Gracinda nunca teve necessidade de pôr petardos na linha nem de fazer parar um comboio. E não tem histórias para além das habituais incompreensões das pessoas por cuja segurança zela.
“Ainda na semana passada apareceu-me aí uma estúpida de uma senhora… Eu devia ter fechado a barreira durante dez minutos e mesmo assim só fechei cinco minutos antes para não ficarem muitos carros à espera. E saiu a senhora do carro e pôs-se para aqui a mandar vir. Só não me chamou santa!”
Não responder é a postura utilizada pelas guardas de passagem de nível. Não ligar, ignorar, olhar para o lado e esperar que o comboio não demore.
Gracinda tem consciência de que a última PN guarnecida desta linha não durará muito tempo. Não sabe o que a espera até à reforma, mas parece desejá-la porque está um pouco desencantada com a profissão.
“O caminho-de-ferro já foi melhor, mais familiar, as pessoas foram saindo… O senhor Valdemar, o senhor Couceiro, o senhor
Velez, o senhor Fialho. Havia mais camaradagem entre os ferroviários, juntávamo-nos de manhã no bar ao pé da estação para tomar um cafezinho. Eram outros tempos”.
– Cento e seis?
– Sim.
– Comboio 6452 vai sair de S. Martinho do Porto à tabela.
– Entendido.
Gracinda toma nota do telefonema, que ocorre às 12 horas e 50 minutos, e desliga o telefone. O 6452 sairá de S. Martinho às 12 horas e 56 minutos. Passará na sua PN às 13 horas e 7 minutos.

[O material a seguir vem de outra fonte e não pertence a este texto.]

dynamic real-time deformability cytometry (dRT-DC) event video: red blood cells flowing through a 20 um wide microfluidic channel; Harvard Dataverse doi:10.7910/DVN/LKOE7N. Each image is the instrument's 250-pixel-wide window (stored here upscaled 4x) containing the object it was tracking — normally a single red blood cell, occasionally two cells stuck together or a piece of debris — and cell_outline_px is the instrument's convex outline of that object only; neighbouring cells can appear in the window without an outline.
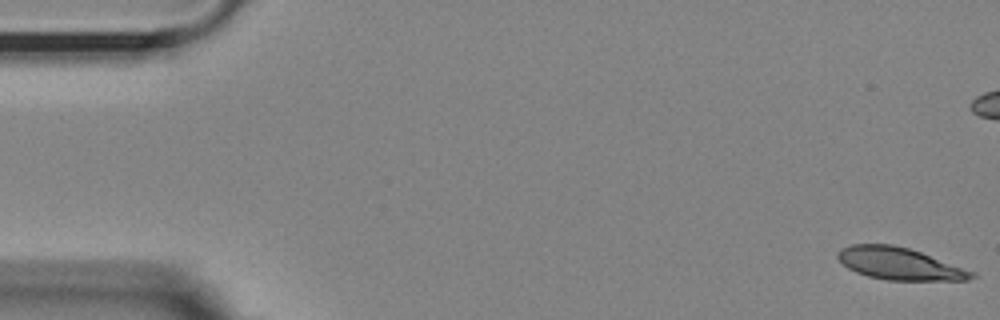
{"species": "Egyptian fruit bat (a non-hibernating species)", "species_latin": "Rousettus aegyptiacus", "temperature_condition": "room temperature", "stored_images_in_passage": 9, "camera_frame_rate_fps": 3000, "um_per_image_px": 0.085, "animal": {"sex": "female"}, "frame": {"image": 1, "passage_image": 1, "time_ms": 0.0, "image_size_px": [1000, 320], "cell_outline_px": [[976, 276], [968, 280], [888, 280], [868, 276], [856, 272], [848, 268], [836, 256], [836, 252], [840, 248], [852, 244], [892, 244], [908, 248], [920, 252], [976, 272]], "centroid_in_image_um": [76.44, 22.41], "position_along_channel_um": 8.6, "area_um2": 24.97}}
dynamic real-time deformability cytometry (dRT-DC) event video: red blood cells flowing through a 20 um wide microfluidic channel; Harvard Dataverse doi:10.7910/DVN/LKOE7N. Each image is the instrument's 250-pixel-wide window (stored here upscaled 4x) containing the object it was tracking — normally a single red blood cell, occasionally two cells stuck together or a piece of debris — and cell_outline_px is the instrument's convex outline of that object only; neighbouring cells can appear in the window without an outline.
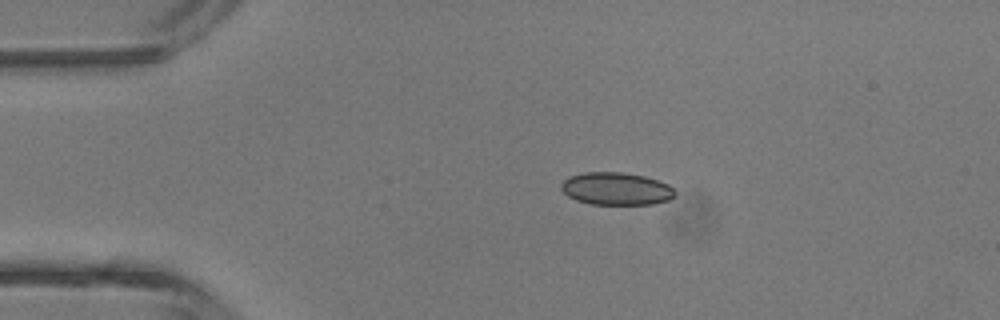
{"species": "common noctule bat (a hibernating species)", "species_latin": "Nyctalus noctula", "temperature_condition": "room temperature", "stored_images_in_passage": 2, "camera_frame_rate_fps": 3000, "um_per_image_px": 0.085, "animal": {"sex": "male", "body_mass_g": 13.3}, "frame": {"image": 1, "passage_image": 1, "time_ms": 0.0, "image_size_px": [1000, 320], "cell_outline_px": [[676, 196], [668, 200], [652, 204], [588, 204], [576, 200], [568, 196], [560, 188], [560, 184], [564, 180], [572, 176], [584, 172], [624, 172], [644, 176], [668, 184], [676, 192]], "centroid_in_image_um": [52.38, 16.04], "position_along_channel_um": 32.6, "area_um2": 21.62}}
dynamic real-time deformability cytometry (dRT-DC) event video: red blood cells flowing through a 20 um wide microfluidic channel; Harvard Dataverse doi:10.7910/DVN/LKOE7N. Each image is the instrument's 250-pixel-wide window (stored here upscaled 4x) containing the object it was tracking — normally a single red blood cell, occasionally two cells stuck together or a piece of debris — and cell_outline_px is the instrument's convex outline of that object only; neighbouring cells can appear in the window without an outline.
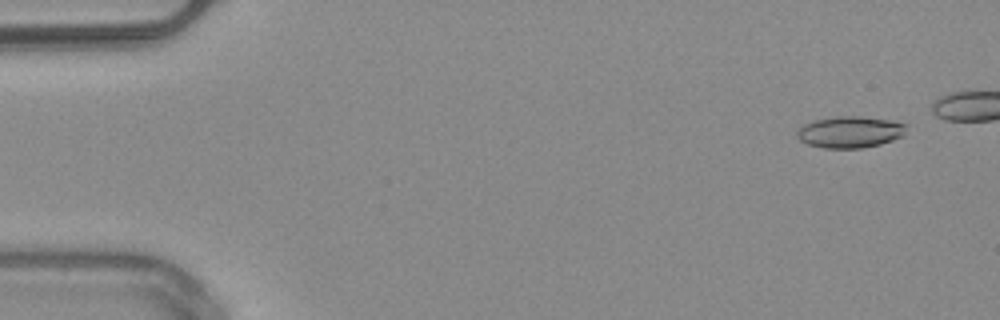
{"species": "common noctule bat (a hibernating species)", "species_latin": "Nyctalus noctula", "temperature_condition": "warm", "stored_images_in_passage": 13, "camera_frame_rate_fps": 3000, "um_per_image_px": 0.085, "animal": {"sex": "male", "body_mass_g": 20.4}, "frame": {"image": 1, "passage_image": 1, "time_ms": 0.0, "image_size_px": [1000, 320], "cell_outline_px": [[908, 124], [904, 136], [880, 144], [860, 148], [824, 148], [808, 144], [800, 140], [796, 136], [796, 132], [804, 124], [812, 120], [836, 116], [860, 116], [892, 120]], "centroid_in_image_um": [72.27, 11.21], "position_along_channel_um": 12.7, "area_um2": 20.29}}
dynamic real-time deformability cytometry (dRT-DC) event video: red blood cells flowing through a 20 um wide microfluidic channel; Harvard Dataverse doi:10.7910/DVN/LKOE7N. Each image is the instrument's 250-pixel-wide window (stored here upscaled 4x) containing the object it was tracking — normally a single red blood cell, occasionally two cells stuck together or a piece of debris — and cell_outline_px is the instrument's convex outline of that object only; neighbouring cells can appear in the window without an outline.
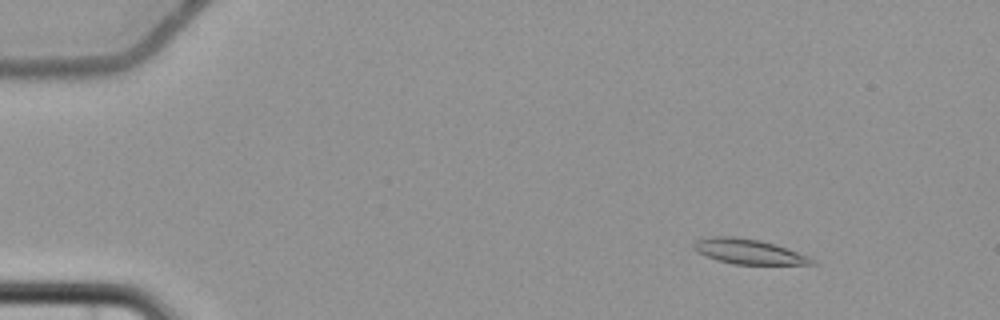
{"species": "common noctule bat (a hibernating species)", "species_latin": "Nyctalus noctula", "temperature_condition": "cold", "stored_images_in_passage": 5, "camera_frame_rate_fps": 3000, "um_per_image_px": 0.085, "animal": {"sex": "female", "body_mass_g": 22.7, "forearm_length_mm": 54.2}, "frame": {"image": 1, "passage_image": 2, "time_ms": 1.333, "image_size_px": [1000, 320], "cell_outline_px": [[816, 264], [732, 264], [696, 252], [692, 248], [692, 244], [696, 240], [712, 236], [736, 236], [760, 240], [808, 256]], "centroid_in_image_um": [63.54, 21.37], "position_along_channel_um": 21.5, "area_um2": 16.82}}
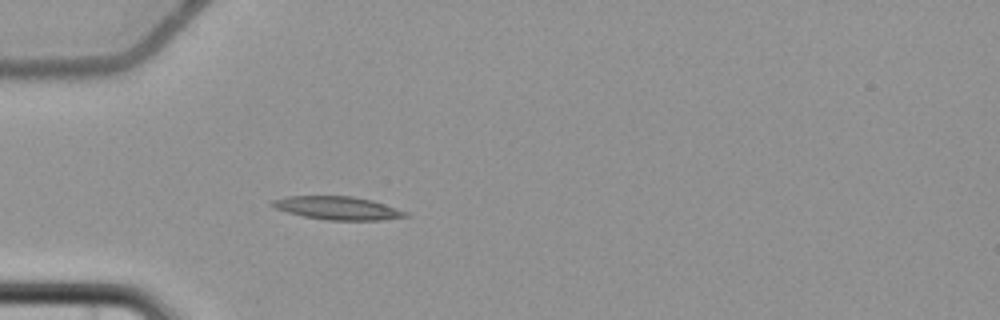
{"frame": {"image": 2, "passage_image": 5, "time_ms": 5.0, "image_size_px": [1000, 320], "cell_outline_px": [[412, 216], [380, 220], [328, 220], [304, 216], [288, 212], [276, 208], [268, 204], [272, 200], [288, 196], [352, 196], [372, 200], [408, 212]], "centroid_in_image_um": [28.72, 17.68], "position_along_channel_um": 56.3, "area_um2": 17.98}}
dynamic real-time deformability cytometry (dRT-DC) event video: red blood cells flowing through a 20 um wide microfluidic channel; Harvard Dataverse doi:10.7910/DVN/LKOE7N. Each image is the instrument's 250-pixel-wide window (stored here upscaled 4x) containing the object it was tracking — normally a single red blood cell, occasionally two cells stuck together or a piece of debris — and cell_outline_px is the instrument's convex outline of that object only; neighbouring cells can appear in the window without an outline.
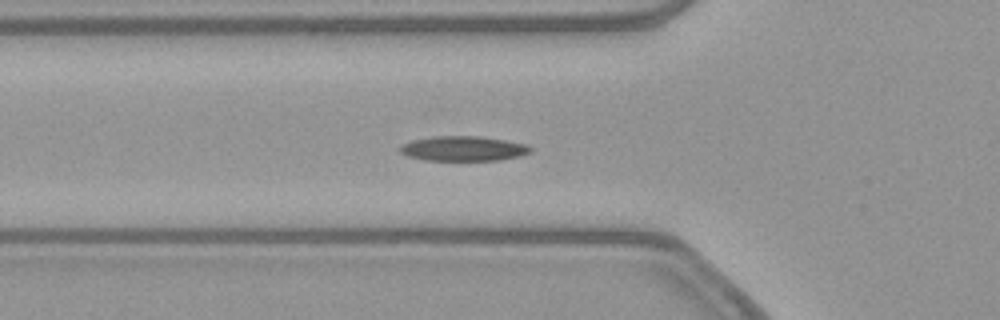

Faz as contas e dentro de sete minutos baixa as barreiras. Ouve-se ao fundo o troar dos motores a diesel da automotora que se aproxima. E a mulher faz este gesto simples, o de erguer uma bandeira enrolada à sua passagem. Os passageiros mal notam, os carros parados na passagem de nível estão impacientes à espera de poderem seguir viagem. Mas com este gesto singelo a guarda Gracinda acaba de garantir que o quilómetro 106 da linha do Oeste se encontra em segurança.